Pulemos para a cena que eu julgo ser a mais importante: A agente revela sua principal lembrança que a atormenta até hoje, o assassino consegue enfim descobrir o trauma de infância e entender por que Starling decidiu entrar para o FBI. "Obrigado Clarice" diz o Doutor com olhos lacrimejados e uma sensação que mescla tristeza e prazer. A cena é cortada e um desenho da agente segurando um cordeiro é mostrado, Hannibal acabou de fazê-lo e o quadro simboliza Jesus (Clarice) segurando o cordeiro, atrás da imagem podemos ver algumas cruzes retratadas. Qual o significado disso? A agente é uma espécie de mártir para Hannibal? Ele vê nela a imagem da pureza, aquilo que falta a si mesmo? Tais questões são respondidas, mas como pistas desconexas deixadas pelo diretor. Hannibal pede carne de carneiro na prisão, isso significa que apesar da sua humanidade existe em si um instinto assassino incontrolável. Sua cede por sangue é saciada nas próximas cenas. No final do filme em um diálogo rápido Lecter diz: "Não tenho planos de procurá-la.O mundo é mais interessante com você nele." Podemos deduzir que o assassino ver na agente algo que falta na maioria dos humanos, um certo tipo de áurea, uma pureza rara, uma motivação nobre despojada de qualquer interesse sujo ou pretensioso. Mas aí vem outra pergunta : se os Seriais Killers são tão inescrupulosos e não criam empatia por ninguém o que impede Hannibal de assassinar Starling? A resposta é simples: sua natureza.
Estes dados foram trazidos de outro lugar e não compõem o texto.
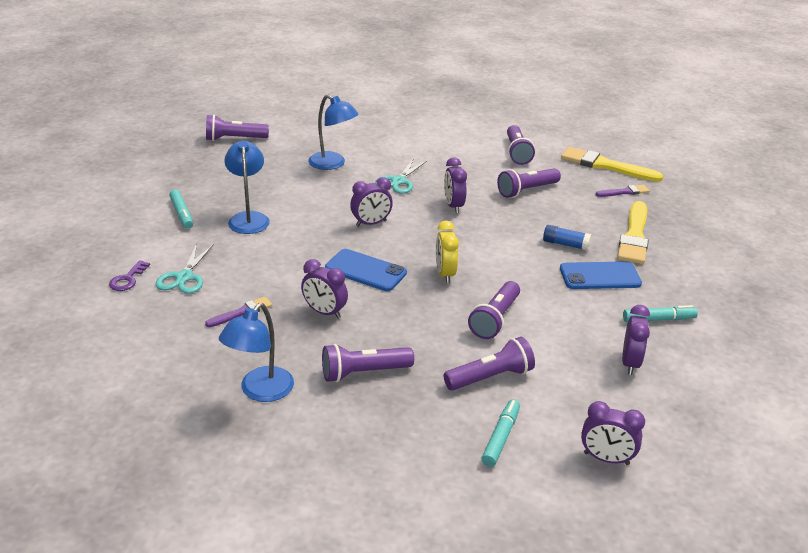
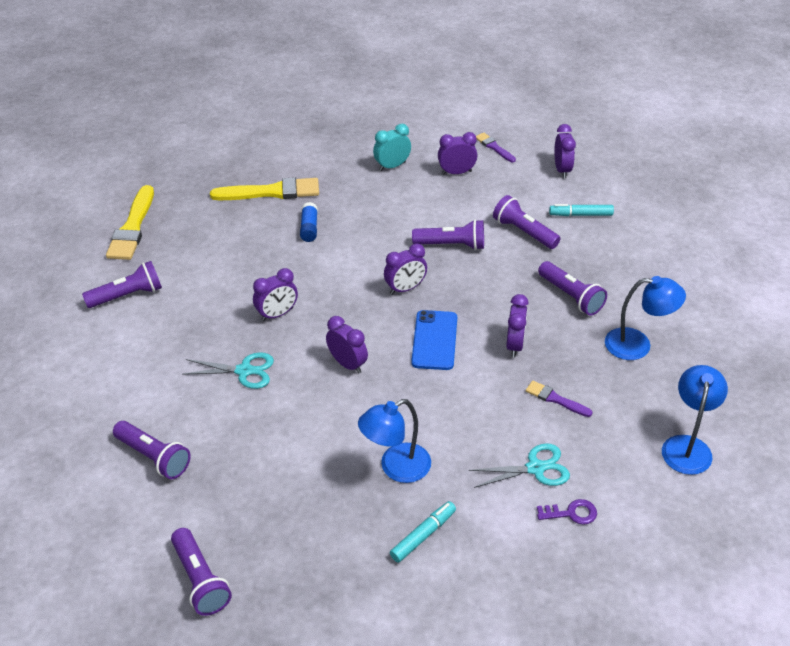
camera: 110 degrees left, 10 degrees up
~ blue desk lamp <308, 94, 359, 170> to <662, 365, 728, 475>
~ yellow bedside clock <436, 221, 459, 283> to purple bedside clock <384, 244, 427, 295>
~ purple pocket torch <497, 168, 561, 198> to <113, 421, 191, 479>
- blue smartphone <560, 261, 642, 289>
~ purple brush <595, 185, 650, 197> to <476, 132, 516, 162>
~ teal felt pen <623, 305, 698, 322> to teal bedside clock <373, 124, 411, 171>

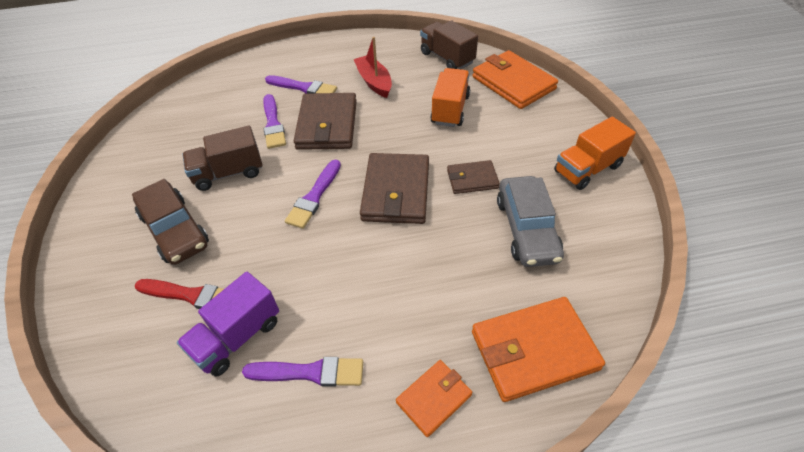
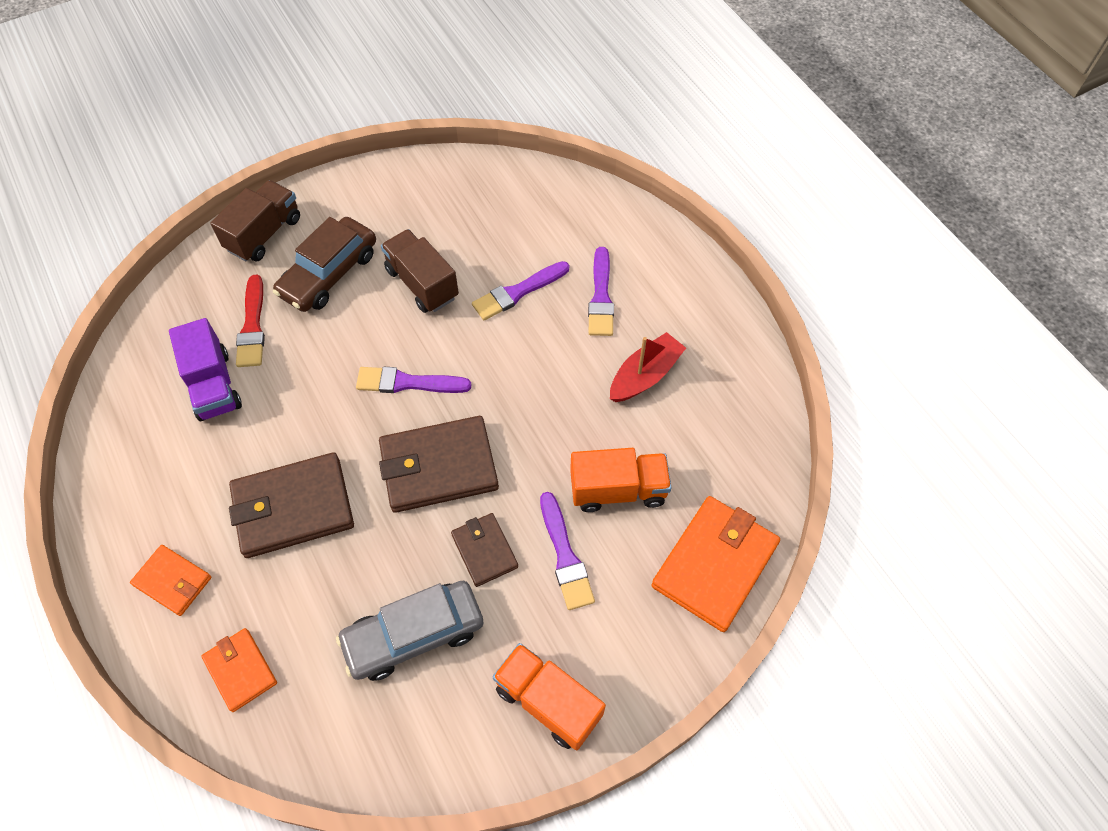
camera: 70 degrees right, 10 degrees up
~ purple toy truck <177, 272, 279, 377> = <169, 318, 242, 421> 135 degrees counterclockwise
~ purple brush <242, 357, 363, 387> to <540, 492, 595, 610>
~ brown billfold <294, 93, 357, 150> to <229, 452, 354, 558>
~ brown toy truck <420, 20, 478, 69> to <210, 180, 300, 261>
~ orange billfold <472, 297, 605, 402> = <201, 628, 277, 712> x0.56

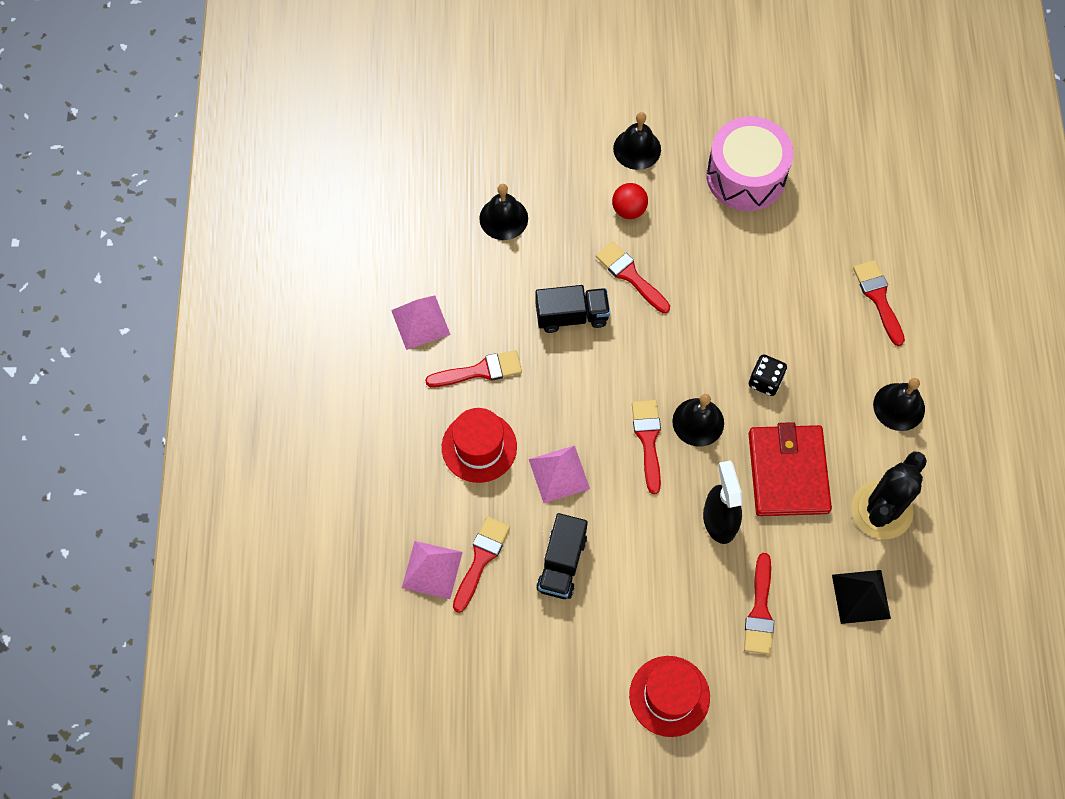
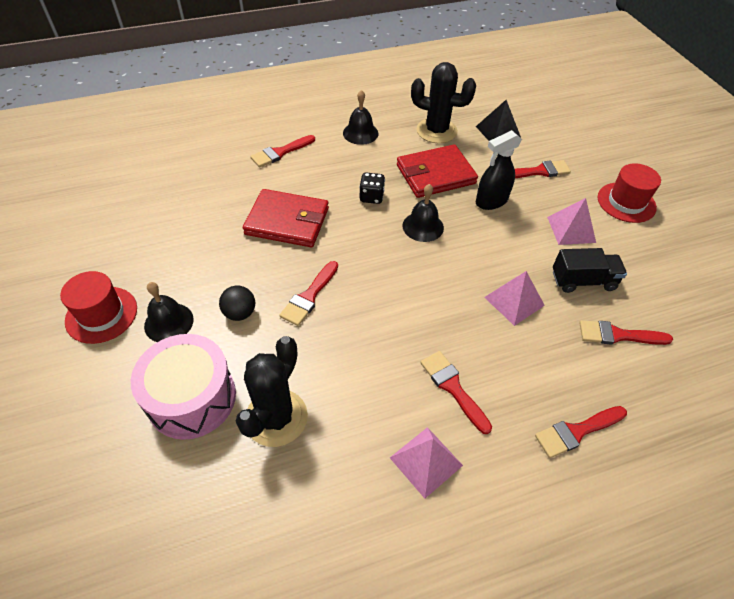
camera: 110 degrees left, 15 degrees down
~ rosy pyramid <402, 541, 463, 599> to <547, 198, 596, 245>
~ red hat <442, 408, 517, 483> to <60, 271, 137, 344>
~ ebony bell <479, 184, 528, 240> to ebony prickly plant <236, 336, 308, 447>
- ebony toy truck <536, 285, 610, 333>
~ red play ball <612, 183, 648, 219> to ebony play ball <219, 286, 255, 321>
~ red brush <632, 400, 661, 494> to <535, 406, 627, 458>
~ rosy toy drum <706, 116, 794, 211> to <131, 334, 236, 440>
+ red billfold <243, 189, 329, 247>

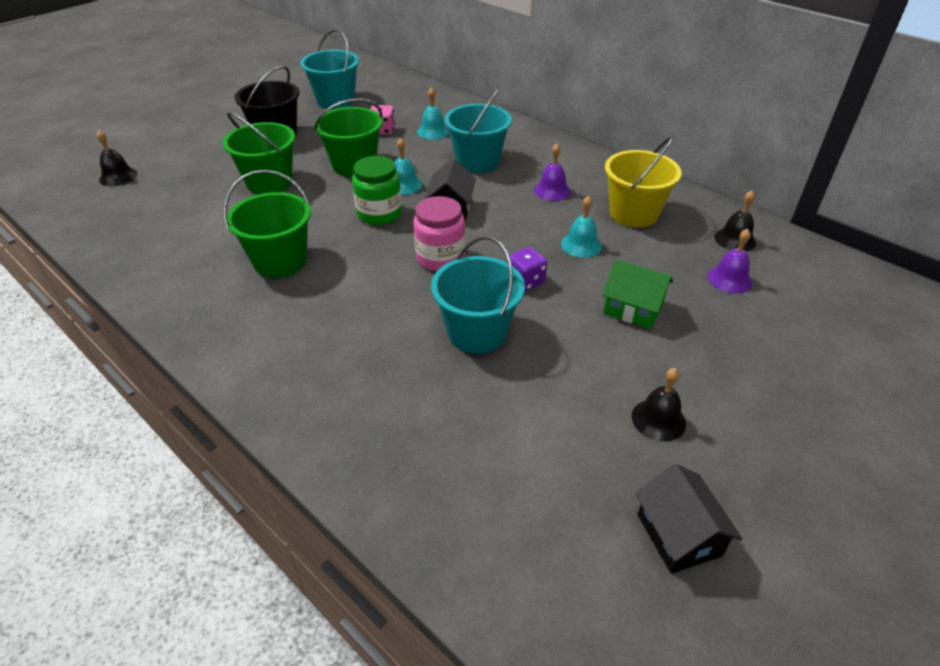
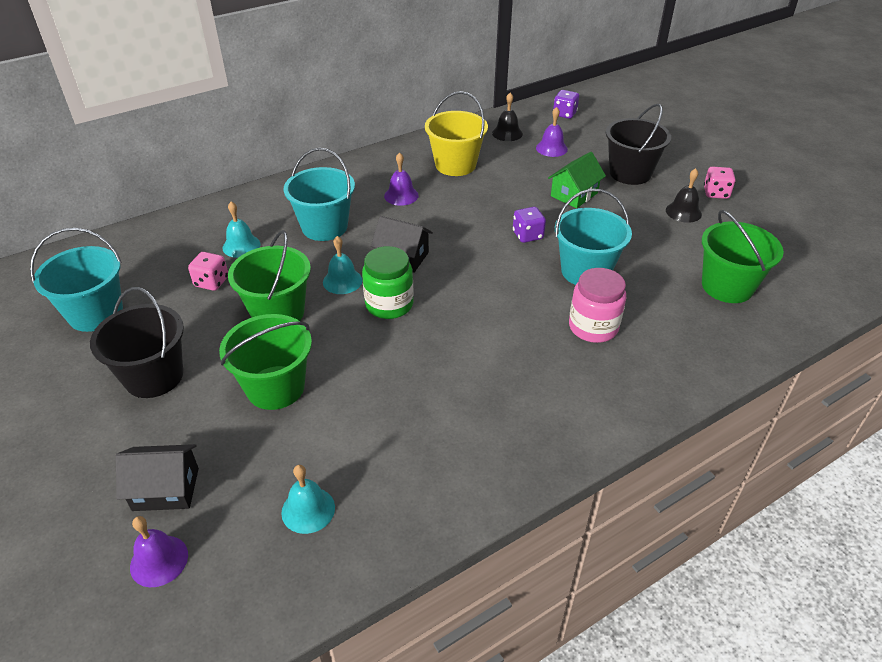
camera: 75 degrees left, 0 degrees up
~ ebony bell <97, 130, 137, 186> to purple bell <130, 516, 188, 587>
~ emerald sand bucket <224, 170, 311, 278> to <702, 210, 784, 303>
~ rosy jar <413, 196, 465, 271> to <569, 268, 626, 343>
~ teal bell <561, 195, 602, 258> to <281, 465, 335, 534>
~ ebony cottage <635, 464, 743, 574> to <116, 444, 199, 511>
+ purple die <553, 90, 579, 119>
+ ebony sand bucket <606, 103, 671, 185>
+ rosy die <704, 167, 736, 199>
Todo assassino em série atende a uma necessidade matando, a de "Bufallo Bill" é a cobiça. E qual é a de Lecter? O filme não revela. Como eu expliquei no início do texto, as reais motivações dessas pessoas são muitas vezes desconhecidas. O que faz um psicopata escolher alguém para saciar suas sandices é algo muitas vezes inexplicável, existe um padrão, mas muitas vezes esse padrão não segue um contexto lógico.Não era da natureza de Hannibal matar Clarice e isso não tem nada a ver com o desenho e as revelações pessoais, nem foi a empatia ou algum vínculo que o impediu, desde quando a viu na prisão ele não sentiu desejo de fazer mal algum a ela. Simplesmente não era de sua natureza.

O Silêncio dos Inocentes se tornar surpreende por mexer tão bem com situações complexas e cruéis. É um moisaico de sentimentos, questões, perplexidade e ilusão. Estamos diante de um assassino bárbaro e muitas vezes simpatizamos com ele, sua capacidade de enganar e seduzir é tão grande que torcemos para que encontrem "Buffalo Bill" e aceitamos o fato de Hannibal estar livre. Nos surpreendemos com sua crueldade e nos curvamos diante de sua sagacidade. O filme trabalha o psicológico dos personagens e distraindo o público consegue mostrar como esses monstros atingem suas vítimas. Encobrindo-as com suas doces palavras essas criaturas vão seduzindo suas presas e como uma bela água viva que dança com suas cores vibrantes, vai fascinando cada vez mais, até que você chega bem perto e decide tocá-las, afinal um animal tão bonito não pode oferecer risco. Mero engano.